O Brasil precisa aprender um pouco de grego


Fernando Brito, Tijolaço 

"Imperdível, como texto, exemplo e lição, a renúncia pública do Ministro das Finanças da Grécia, Yanis Varoufakis, publicada em seu blog,que reproduzo aqui com a tradução do pessoal da Vila Vudu, publicado pelo RedeCastorPhoto.
Altivez sem arrogância, desapego ao cargo sem servilismo, disciplina em relação à necessidade coletiva sem vassalagem.
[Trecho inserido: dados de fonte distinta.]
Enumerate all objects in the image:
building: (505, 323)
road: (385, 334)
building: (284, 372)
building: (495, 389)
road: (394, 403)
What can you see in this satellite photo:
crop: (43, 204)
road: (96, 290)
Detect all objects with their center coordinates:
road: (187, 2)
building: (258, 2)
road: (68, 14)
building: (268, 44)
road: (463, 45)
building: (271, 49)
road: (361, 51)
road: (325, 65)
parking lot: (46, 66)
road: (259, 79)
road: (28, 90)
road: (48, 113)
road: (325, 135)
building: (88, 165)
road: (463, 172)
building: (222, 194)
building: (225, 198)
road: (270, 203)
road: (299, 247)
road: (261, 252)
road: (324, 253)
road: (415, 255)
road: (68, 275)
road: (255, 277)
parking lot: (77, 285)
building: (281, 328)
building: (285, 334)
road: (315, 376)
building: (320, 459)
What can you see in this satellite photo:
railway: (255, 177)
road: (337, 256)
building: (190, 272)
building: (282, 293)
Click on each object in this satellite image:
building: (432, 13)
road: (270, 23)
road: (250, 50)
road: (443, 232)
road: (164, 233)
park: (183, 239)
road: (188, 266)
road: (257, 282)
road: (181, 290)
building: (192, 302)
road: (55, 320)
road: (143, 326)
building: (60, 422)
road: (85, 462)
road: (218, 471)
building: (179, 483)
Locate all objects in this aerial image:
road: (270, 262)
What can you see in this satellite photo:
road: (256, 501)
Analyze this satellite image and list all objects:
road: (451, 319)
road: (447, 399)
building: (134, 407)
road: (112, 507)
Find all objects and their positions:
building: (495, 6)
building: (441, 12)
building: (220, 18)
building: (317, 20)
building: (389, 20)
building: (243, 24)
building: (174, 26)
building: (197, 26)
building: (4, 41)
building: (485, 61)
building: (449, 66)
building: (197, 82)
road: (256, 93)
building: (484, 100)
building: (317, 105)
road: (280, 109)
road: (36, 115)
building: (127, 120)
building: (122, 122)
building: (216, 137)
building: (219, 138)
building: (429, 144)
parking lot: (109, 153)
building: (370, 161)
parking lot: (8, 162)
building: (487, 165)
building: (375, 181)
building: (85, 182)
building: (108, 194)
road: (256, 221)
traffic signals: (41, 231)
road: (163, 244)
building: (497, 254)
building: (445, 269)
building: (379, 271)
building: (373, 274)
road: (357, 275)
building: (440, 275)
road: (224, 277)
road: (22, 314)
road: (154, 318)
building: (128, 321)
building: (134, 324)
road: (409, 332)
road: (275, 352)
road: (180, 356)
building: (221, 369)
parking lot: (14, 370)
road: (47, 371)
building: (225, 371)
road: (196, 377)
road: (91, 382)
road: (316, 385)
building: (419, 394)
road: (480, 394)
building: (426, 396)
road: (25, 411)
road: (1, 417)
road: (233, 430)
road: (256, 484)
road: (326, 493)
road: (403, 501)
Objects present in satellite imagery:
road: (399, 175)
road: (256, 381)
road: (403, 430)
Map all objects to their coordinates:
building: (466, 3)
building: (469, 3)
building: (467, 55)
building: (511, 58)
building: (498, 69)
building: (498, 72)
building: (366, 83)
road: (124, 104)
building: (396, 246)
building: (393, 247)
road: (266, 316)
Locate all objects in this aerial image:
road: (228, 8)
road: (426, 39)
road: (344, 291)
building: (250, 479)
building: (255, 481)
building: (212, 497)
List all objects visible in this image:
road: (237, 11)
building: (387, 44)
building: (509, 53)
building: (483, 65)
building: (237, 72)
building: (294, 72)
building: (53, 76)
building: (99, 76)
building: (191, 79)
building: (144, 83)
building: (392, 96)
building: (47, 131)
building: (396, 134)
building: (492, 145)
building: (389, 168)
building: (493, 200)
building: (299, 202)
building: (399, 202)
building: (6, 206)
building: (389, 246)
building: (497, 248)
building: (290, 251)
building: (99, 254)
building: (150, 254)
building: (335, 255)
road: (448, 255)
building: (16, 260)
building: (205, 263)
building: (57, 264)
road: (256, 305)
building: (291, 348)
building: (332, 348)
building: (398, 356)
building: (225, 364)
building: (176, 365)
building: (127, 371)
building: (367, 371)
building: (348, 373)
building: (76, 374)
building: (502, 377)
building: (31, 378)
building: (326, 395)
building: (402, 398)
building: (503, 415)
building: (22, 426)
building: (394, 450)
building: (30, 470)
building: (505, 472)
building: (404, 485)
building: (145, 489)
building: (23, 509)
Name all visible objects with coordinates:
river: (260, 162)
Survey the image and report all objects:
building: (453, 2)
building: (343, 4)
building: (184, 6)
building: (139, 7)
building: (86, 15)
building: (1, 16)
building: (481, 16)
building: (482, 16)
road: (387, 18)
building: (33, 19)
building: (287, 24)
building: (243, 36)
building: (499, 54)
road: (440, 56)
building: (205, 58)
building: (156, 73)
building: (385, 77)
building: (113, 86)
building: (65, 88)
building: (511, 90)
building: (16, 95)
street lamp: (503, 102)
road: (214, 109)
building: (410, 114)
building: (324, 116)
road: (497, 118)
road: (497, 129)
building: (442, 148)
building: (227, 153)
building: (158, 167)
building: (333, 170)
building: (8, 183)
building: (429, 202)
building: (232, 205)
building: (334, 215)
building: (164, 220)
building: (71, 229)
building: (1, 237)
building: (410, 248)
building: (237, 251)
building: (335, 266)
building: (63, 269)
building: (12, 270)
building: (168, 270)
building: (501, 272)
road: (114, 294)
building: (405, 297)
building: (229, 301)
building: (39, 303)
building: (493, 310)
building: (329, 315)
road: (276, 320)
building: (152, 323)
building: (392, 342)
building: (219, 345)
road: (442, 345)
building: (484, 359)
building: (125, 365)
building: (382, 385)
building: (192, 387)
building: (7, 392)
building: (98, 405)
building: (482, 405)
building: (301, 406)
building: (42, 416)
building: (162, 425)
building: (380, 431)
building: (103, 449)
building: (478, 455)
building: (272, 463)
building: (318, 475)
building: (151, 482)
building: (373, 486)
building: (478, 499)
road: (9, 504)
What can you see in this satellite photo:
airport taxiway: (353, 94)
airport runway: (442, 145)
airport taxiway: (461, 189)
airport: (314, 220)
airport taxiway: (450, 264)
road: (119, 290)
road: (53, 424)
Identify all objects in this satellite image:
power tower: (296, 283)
Numa palavra: caráter e compromisso com seu país, saindo para facilitar uma solução, sem esconder a origem e a natureza das pressões.

Os “negociadores” europeus, além da recusa do povo grego, receberam o tapa moral que Varoufakis foi capaz de dar, sem reação possível.

Com uma frase daquelas que não ficar eternamente em sua biografia: ” a ira dos credores é trunfo que ostento com orgulho”.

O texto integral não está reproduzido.